• [WHAT TO PRODUCE] Return every record exactly as written.

[Saved data entries]
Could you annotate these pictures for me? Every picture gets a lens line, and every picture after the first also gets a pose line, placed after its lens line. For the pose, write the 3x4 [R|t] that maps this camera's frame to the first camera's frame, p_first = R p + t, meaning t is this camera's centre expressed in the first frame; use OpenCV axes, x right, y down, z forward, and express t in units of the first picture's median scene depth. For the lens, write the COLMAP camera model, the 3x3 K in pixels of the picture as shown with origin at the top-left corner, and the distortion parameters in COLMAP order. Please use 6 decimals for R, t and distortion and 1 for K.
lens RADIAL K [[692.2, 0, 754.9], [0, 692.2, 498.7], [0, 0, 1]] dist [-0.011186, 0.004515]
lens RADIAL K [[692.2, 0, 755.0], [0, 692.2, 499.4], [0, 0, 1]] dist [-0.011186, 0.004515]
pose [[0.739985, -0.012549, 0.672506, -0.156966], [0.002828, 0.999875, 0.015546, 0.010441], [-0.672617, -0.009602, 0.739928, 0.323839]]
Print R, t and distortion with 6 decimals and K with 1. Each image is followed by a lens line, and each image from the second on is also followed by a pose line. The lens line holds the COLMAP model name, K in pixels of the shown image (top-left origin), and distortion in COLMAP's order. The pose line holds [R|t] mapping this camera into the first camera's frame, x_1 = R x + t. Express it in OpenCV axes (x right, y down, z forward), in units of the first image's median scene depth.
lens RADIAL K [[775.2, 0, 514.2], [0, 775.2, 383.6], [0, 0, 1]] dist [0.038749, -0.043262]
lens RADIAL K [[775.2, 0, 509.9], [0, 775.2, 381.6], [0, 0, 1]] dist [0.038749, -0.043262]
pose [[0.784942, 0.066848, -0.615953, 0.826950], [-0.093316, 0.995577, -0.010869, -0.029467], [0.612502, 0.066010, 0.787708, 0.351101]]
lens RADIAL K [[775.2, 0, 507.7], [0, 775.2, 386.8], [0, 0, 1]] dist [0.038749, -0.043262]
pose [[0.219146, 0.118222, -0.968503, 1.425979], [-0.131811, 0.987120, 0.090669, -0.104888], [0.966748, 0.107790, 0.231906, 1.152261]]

• [OUTPUT FOR THIS EXERCISE]
Could you annotate these pictures for me? Every picture gets a lens line, and every picture after the first also gets a pose line, placed after its lens line. For the pose, write the 3x4 [R|t] that maps this camera's frame to the first camera's frame, p_first = R p + t, meaning t is this camera's centre expressed in the first frame; use OpenCV axes, x right, y down, z forward, and express t in units of the first picture's median scene depth. For the lens, write the COLMAP camera model, the 3x3 K in pixels of the picture as shown with origin at the top-left corner, and the distortion parameters in COLMAP order. Please use 6 decimals for R, t and distortion and 1 for K.
lens RADIAL K [[692.2, 0, 754.9], [0, 692.2, 498.7], [0, 0, 1]] dist [-0.011186, 0.004515]
lens RADIAL K [[692.2, 0, 755.0], [0, 692.2, 499.4], [0, 0, 1]] dist [-0.011186, 0.004515]
pose [[0.739985, -0.012549, 0.672506, -0.156966], [0.002828, 0.999875, 0.015546, 0.010441], [-0.672617, -0.009602, 0.739928, 0.323839]]
Print R, t and distortion with 6 decimals and K with 1. Each image is followed by a lens line, and each image from the second on is also followed by a pose line. The lens line holds the COLMAP model name, K in pixels of the shown image (top-left origin), and distortion in COLMAP's order. The pose line holds [R|t] mapping this camera into the first camera's frame, x_1 = R x + t. Express it in OpenCV axes (x right, y down, z forward), in units of the first image's median scene depth.
lens RADIAL K [[775.2, 0, 514.2], [0, 775.2, 383.6], [0, 0, 1]] dist [0.038749, -0.043262]
lens RADIAL K [[775.2, 0, 509.9], [0, 775.2, 381.6], [0, 0, 1]] dist [0.038749, -0.043262]
pose [[0.784942, 0.066848, -0.615953, 0.826950], [-0.093316, 0.995577, -0.010869, -0.029467], [0.612502, 0.066010, 0.787708, 0.351101]]
lens RADIAL K [[775.2, 0, 507.7], [0, 775.2, 386.8], [0, 0, 1]] dist [0.038749, -0.043262]
pose [[0.219146, 0.118222, -0.968503, 1.425979], [-0.131811, 0.987120, 0.090669, -0.104888], [0.966748, 0.107790, 0.231906, 1.152261]]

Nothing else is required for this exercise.